On saura, fin 2023, si l’Union européenne décidera de réglementer ou pas les OGM issus des nouvelles techniques. La Commission doit, d’ici là, finaliser la deuxième phase de sa consultation publique. Attend-t-elle l’issue de celle-ci pour éventuellement s’épargner la mise en œuvre d’un programme de détection et de traçabilité ? L’Europe, qui vante sa transparence, ne fait-elle pas défaut sur ce sujet de la détection et de la traçabilité des « nouveaux OGM » ? Au-delà des débats scientifique et juridique, ce sont la liberté de choix des européens et l’avenir de l’agriculture européenne qui sont concernés.
[1] Eric Andrieu (S&D), Benoît Biteau (Greens/EFA), Pascal Durand (Renew Europe), Martin Häusling (Greens/EFA), Maria Noichl (S&D), Sirpa Pietikäinen (EPP)
[2] The European Network of GMO Laboratories (ENGL), organe dépendant de la Commission européenne : https://gmo-crl.jrc.ec.europa.eu/ENGLabs
[3] , « Nouveaux OGM : leur traçabilité confirmée », Inf’OGM, 12 août 2021
[4] Cour de justice de l’Union européenne, « Arrêt du 25 juillet 2018, Affaire C528/16 ».

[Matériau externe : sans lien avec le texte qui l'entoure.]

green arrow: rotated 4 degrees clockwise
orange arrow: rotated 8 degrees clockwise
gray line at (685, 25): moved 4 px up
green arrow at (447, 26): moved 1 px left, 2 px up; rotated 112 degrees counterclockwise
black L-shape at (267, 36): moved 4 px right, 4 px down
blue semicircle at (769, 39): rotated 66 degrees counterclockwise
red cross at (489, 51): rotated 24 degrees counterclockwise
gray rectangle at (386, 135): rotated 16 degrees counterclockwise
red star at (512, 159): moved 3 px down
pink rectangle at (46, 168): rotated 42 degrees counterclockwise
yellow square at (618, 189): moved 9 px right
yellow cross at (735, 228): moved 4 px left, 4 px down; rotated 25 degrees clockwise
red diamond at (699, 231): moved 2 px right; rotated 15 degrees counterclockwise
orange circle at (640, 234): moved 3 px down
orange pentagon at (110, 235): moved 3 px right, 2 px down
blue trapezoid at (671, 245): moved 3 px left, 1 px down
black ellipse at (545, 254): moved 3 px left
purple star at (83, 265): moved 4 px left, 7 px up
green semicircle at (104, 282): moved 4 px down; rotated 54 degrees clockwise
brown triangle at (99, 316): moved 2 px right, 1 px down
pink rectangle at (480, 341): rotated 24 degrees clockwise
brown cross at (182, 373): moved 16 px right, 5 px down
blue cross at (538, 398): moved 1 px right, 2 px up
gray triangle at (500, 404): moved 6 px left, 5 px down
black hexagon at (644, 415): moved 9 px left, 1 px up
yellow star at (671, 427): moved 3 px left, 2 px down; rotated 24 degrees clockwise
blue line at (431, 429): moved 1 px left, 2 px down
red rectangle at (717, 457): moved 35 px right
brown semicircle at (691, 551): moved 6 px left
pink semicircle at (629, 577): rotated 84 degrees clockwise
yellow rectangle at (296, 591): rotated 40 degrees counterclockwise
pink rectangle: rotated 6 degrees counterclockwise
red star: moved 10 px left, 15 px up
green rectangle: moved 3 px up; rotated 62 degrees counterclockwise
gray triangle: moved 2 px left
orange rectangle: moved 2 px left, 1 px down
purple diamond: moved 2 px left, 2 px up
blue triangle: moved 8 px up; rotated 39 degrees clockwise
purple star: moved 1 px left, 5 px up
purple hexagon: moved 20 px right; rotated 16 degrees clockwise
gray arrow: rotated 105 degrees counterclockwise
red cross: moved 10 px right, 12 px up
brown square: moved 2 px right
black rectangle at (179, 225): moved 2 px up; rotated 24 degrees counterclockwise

[5] La Commission européenne interprète la législation de manière inverse.
[6] , « UE – Pas d’exemption pour les nouvelles mutagénèses », Inf’OGM, 5 septembre 2018
[7] Un « Règlement » applicable directement à l’ensemble des États membres.
[8] Commission européenne, « Consultation publique à propos de la législation applicable aux végétaux produits à l’aide de certaines nouvelles techniques génomiques », ouverte du 29 avril 2022 au 22 juillet 2022.
[9] , « Nouveaux OGM : séquences non désirées, conséquences inconnues », Inf’OGM, 21 décembre 2020
[10] , « Détection des nouveaux OGM : non prioritaire pour la Commission », Inf’OGM, 24 juin 2021
[11] Institut national de recherche pour l’agriculture, l’alimentation et l’environnement
[12] Site Internet du NORCE : https://www.norceresearch.no/en/about-us
[13] Bertheau, Y., « Advances in identifying GM plants : current frame of the detection of transgenic GMOs », Burleigh Dodds, 2022
[14] Bertheau, Y., « Advances in identifying GM plants : towards the routine detection of “ hidden ” and “ new ” GMOs », Burleigh Dodds, 2022
[15] Commission néerlandaise sur les modifications génétiques : https://cogem.net/en/about-us/
[16] Cette expression peut laisser entendre qu’on ne parle que de simples techniques de sélection végétale. Or, le terme anglais breeding recouvre autant l’obtention de nouveaux variants génétiques que leur sélection.